Question/AssumptionResponse
how do we validate that other systems (such as check-out) don't slow down during these batched larger loads? The scope of this solution covers the initial stage of the Data Import process only. It will not affect the number of MARC records that will be sent to DI Kafka topics. Also, it will not change the logic of how MARC records are processed and converted into FOLIO entities.

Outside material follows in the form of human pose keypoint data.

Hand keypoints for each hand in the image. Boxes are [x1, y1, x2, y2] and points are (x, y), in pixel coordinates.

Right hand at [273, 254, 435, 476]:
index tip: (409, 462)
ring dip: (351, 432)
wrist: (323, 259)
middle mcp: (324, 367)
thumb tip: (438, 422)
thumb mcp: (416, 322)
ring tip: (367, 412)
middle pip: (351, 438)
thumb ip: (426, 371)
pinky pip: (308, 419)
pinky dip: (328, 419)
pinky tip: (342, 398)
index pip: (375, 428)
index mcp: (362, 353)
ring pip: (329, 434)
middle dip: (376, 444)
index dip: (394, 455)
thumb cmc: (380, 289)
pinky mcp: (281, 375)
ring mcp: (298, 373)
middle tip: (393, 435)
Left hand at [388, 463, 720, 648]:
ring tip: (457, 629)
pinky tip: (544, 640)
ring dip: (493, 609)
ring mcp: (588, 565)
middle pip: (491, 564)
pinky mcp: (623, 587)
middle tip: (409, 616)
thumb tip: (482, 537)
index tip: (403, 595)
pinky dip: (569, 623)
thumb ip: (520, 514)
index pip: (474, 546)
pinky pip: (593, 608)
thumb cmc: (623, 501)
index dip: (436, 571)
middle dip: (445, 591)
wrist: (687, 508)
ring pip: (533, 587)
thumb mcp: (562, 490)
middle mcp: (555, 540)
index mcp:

will this make it quicker to process large files? (versus customers breaking apart their large files and doing batching on their own)It will improve the user's experience because users no longer have to split files manually beforehand. But the time needed for MARC records parsing and conversion to inventory instances, authorities, etc., will remain the same.
will batching make it quicker to process all jobs?The overall time needed to parse and convert all records from all simultaneously running DI jobs will remain almost the same. But processing will be more evenly distributed between different DI jobs.
will there be less overall impact on the system, or will batching stress the system in other ways?The impact will remain the same.
when something goes wrong with part of the batch, or a chunk, how will users manage the "mess" and resulting errors? All DI jobs created for chunk files will be linked to the Parent DI Job created. Also, the chunk file name will consist of the original file name + chunk number. This will allow us to understand the original file a particular chunk belongs to. Also, adding an operation/button to download a chunk file makes sense. This way, the user can download a chunk file with errors, fix that, and restart only chunk processing instead of a complete source file.
how will we provide visibility into the progress of the overall job? do we need to update the card that appears when a job is started Because all DI jobs for chunk files are linked to their parent DI jobs, we can sum the progress of all "child" DI jobs and represent it on the "parent" DI job card.
how will we provide visibility into where a job is in the queue?Since we will not use a simple FIFO logic for DI job queue management, and the logic to select the next DI job will be quite complex and will rely on a set of different factors, we can discuss possible options for how to provide visibility regarding positions on the queue for DI jobs.